Alyona, whose face had grown thinner as her belly grew, was sitting in the last row of the small, packed courtroom. On her right was her mother, Valentina, and on her left, Igor Chetverikov, one of Mikha’s classmates from school, though not a close friend. Ilya and Sanya, along with many others, were not allowed into the courtroom, and stood outside the door.

Marlen, who was also present in the crowd outside the door, his face contorted with helpless anger, whispered fiercely in Ilya’s ear:

“He’s simply mad! What was he thinking? It’s just beyond me! Why the Tatars? Why the Crimea? He should have been thinking about himself! For a Jew to get mixed up in the right of return of the Crimean Tatars! He should have been organizing his own right of return to Israel!”

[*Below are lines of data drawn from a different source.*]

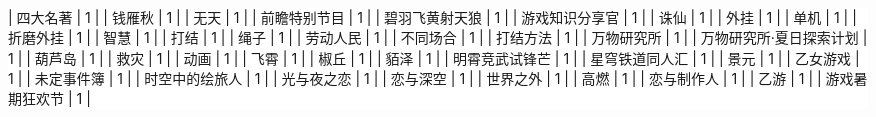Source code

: | 四大名著 | 1 |
| 钱雁秋 | 1 |
| 无天 | 1 |
| 前瞻特别节目 | 1 |
| 碧羽飞黄射天狼 | 1 |
| 游戏知识分享官 | 1 |
| 诛仙 | 1 |
| 外挂 | 1 |
| 单机 | 1 |
| 折磨外挂 | 1 |
| 智慧 | 1 |
| 打结 | 1 |
| 绳子 | 1 |
| 劳动人民 | 1 |
| 不同场合 | 1 |
| 打结方法 | 1 |
| 万物研究所 | 1 |
| 万物研究所·夏日探索计划 | 1 |
| 葫芦岛 | 1 |
| 救灾 | 1 |
| 动画 | 1 |
| 飞霄 | 1 |
| 椒丘 | 1 |
| 貊泽 | 1 |
| 明霄竞武试锋芒 | 1 |
| 星穹铁道同人汇 | 1 |
| 景元 | 1 |
| 乙女游戏 | 1 |
| 未定事件簿 | 1 |
| 时空中的绘旅人 | 1 |
| 光与夜之恋 | 1 |
| 恋与深空 | 1 |
| 世界之外 | 1 |
| 高燃 | 1 |
| 恋与制作人 | 1 |
| 乙游 | 1 |
| 游戏暑期狂欢节 | 1 |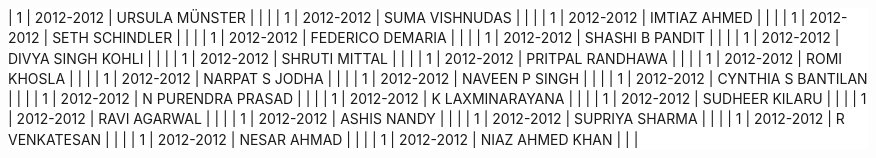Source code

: | 1 | 2012-2012 | URSULA MÜNSTER | | |
| 1 | 2012-2012 | SUMA VISHNUDAS | | |
| 1 | 2012-2012 | IMTIAZ AHMED | | |
| 1 | 2012-2012 | SETH SCHINDLER | | |
| 1 | 2012-2012 | FEDERICO DEMARIA | | |
| 1 | 2012-2012 | SHASHI B PANDIT | | |
| 1 | 2012-2012 | DIVYA SINGH KOHLI | | |
| 1 | 2012-2012 | SHRUTI MITTAL | | |
| 1 | 2012-2012 | PRITPAL RANDHAWA | | |
| 1 | 2012-2012 | ROMI KHOSLA | | |
| 1 | 2012-2012 | NARPAT S JODHA | | |
| 1 | 2012-2012 | NAVEEN P SINGH | | |
| 1 | 2012-2012 | CYNTHIA S BANTILAN | | |
| 1 | 2012-2012 | N PURENDRA PRASAD | | |
| 1 | 2012-2012 | K LAXMINARAYANA | | |
| 1 | 2012-2012 | SUDHEER KILARU | | |
| 1 | 2012-2012 | RAVI AGARWAL | | |
| 1 | 2012-2012 | ASHIS NANDY | | |
| 1 | 2012-2012 | SUPRIYA SHARMA | | |
| 1 | 2012-2012 | R VENKATESAN | | |
| 1 | 2012-2012 | NESAR AHMAD | | |
| 1 | 2012-2012 | NIAZ AHMED KHAN | | |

Mikha was sentenced to three years in a medium-security prison camp, after which he was allowed to make a final statement. He spoke better than the judge, the prosecutor, and the lawyer put together. In a clear, rather high voice, calm and confident, he spoke about the justice that would ultimately prevail in society, in the world; about those who would feel ashamed of themselves; about the grandchildren of people alive today who would find it hard to believe the cruelty and senselessness of the past. What a wonderful literature teacher he made, and how unfortunate that the deaf schoolchildren had been deprived of his rare gifts!

After the trial, Alyona’s parents took her home to their house. She spent two days there, quarreled with her father, then returned to Chistoprudny Boulevard.

Sanya, who turned up at Alyona’s on the day he found out about Mikha’s arrest, went to see her every day now. The years of mutual coolness in his relations with Mikha seemed to have evaporated overnight. Their friendship, it turned out, was alive and well, and didn’t require any special nourishment in the form of frequent telephone calls, status reports, or drinking beer together.

A week after Mikha’s arrest Ilya and Sanya were sitting one evening in Milyutin Park on the bench with two broken slats. Sanya stared at the toes of his boots: Should he say it or not? Either way it was lame; but not saying anything at all was wrong. He said it, without looking at Ilya’s face.